Habib Ja’far: QRIS Jadi Senjata Anak Muda untuk Kedaulatan Rupiah

Editor

Dede Nana

29 - Sep - 2025, 04:17

Husein Ja’far Al Hadar atau yang akrab disapa Habib Ja’far, saat menjadi pembicara dalam Kuliah Kebangsaan yang digelar Bank Indonesia bersama Universitas Negeri Malang, Senin (29/9/2024) (Anggara Sudiongko/MalangTimes)

JATIMTIMES - Bonus demografi yang sedang dinikmati Indonesia bukan sekadar angka, melainkan peluang besar untuk menentukan arah bangsa. Hal itu ditegaskan oleh Husein Ja’far Al Hadar atau yang akrab disapa Habib Ja’far, saat menjadi pembicara dalam Kuliah Kebangsaan yang digelar Bank Indonesia bersama Universitas Negeri Malang, Senin (29/9/2024).

Ia mengutip pemikiran Ben Anderson dalam bukunya Revolusi dan Pemuda, bahwa sejak sebelum kemerdekaan hingga reformasi, motor utama perubahan selalu digerakkan oleh anak muda. 

Baca Juga : Bon Appetit Your Majesty Tamat, Lee Chae Min Siap Gelar Fan Meeting Internasional

“Bangsa ini dibangun selalu oleh anak muda. Dan hingga 2045, anak muda tetap jadi tulang punggung Indonesia dalam segala bidang, termasuk ekonomi dan kedaulatan,” tegasnya.

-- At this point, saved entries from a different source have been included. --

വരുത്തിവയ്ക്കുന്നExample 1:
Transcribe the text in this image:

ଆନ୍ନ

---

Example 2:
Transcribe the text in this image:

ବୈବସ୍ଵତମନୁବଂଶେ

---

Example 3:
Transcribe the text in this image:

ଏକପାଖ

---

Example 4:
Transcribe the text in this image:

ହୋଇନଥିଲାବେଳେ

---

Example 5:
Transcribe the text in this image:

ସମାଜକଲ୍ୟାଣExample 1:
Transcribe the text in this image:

Menurutnya, generasi muda kini punya peran penting bukan hanya di ranah politik atau sosial, tetapi juga dalam inovasi teknologi dan sistem ekonomi. Salah satu contoh yang ia soroti adalah keberhasilan Indonesia mengembangkan QRIS (Quick Response Code Indonesian Standard). 

“QRIS sekarang betul-betul jadi ancaman bagi metode pembayaran digital negara lain. Bahkan Donald Trump sempat khawatir dengan itu. Per 17 Agustus 2025, QRIS sudah bisa dipakai di Jepang,” ungkapnya.

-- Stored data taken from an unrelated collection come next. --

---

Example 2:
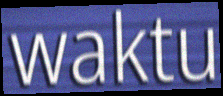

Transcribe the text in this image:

waktu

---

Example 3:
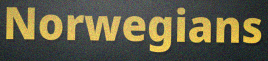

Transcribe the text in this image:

Norwegians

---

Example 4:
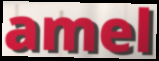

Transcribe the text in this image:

amel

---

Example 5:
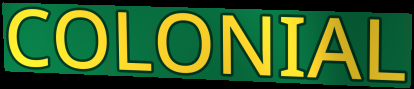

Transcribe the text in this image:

COLONIAL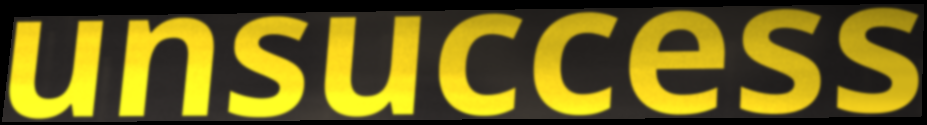
unsuccess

Habib Ja’far menegaskan, keberadaan QRIS bukanlah akhir dari uang kertas, melainkan bagian dari perjalanan zaman. “Dulu uang itu receh, lalu jadi kertas, sekarang digital. Yang terpenting adalah kecintaan kita kepada rupiah. Dulu kita bangga dengan lembarannya, sekarang kita bangga dengan QRIS-nya,” ujarnya.

Ia menambahkan, menguatkan nilai rupiah adalah bentuk jihad kebangsaan yang bernilai pahala. “Cinta bangsa itu bukan hanya nasionalisme, tapi juga bagian dari iman. Nabi pernah menangis ketika diusir dari Mekah karena cintanya pada tanah kelahirannya. Begitu juga kita, mencintai rupiah adalah bentuk religiusitas,” kata Habib Ja’far.

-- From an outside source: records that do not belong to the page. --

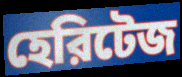
হেরিটেজ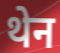
थेनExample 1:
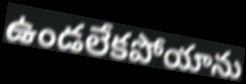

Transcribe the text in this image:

ఉండలేకపోయాను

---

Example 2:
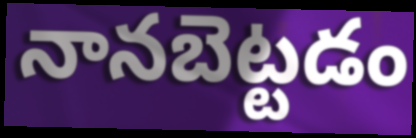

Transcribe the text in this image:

నానబెట్టడం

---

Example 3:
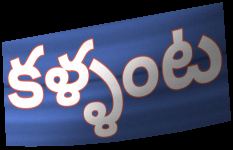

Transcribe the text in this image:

కళ్ళంట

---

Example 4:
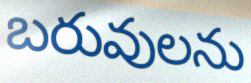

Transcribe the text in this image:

బరువులను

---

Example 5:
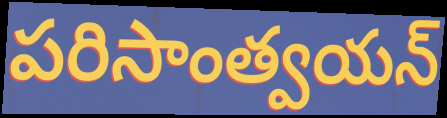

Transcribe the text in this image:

Baca Juga : Wali Kota Blitar Mas Ibin Tinjau Pelaksanaan MBG di Sekolah, Siswa: Terima Kasih Pak Prabowo

Tak hanya teknologi digital, ia mengingatkan bahwa inovasi juga bisa lahir dari seni, budaya, hingga kuliner. Ia mencontohkan kekayaan sambal Nusantara yang bisa dilihat sebagai bentuk teknologi sosial dan budaya. 

“Kalau bisa kuliner kita mendunia, itu juga menguatkan Indonesia di mata global. Intinya: cinta, paham, dan bangga rupiah. Kalau kita tidak pakai dan tidak menghargai rupiah, selamanya ia akan lemah di negeri sendiri,” tuturnya.

Di akhir paparannya, Habib Ja’far menekankan pentingnya anak muda mengasah ilmu, berinovasi, dan menciptakan produk yang bisa diterima dunia. Dengan begitu, devisa akan mengalir, rupiah makin kuat, dan Indonesia berdiri sejajar dengan bangsa lain.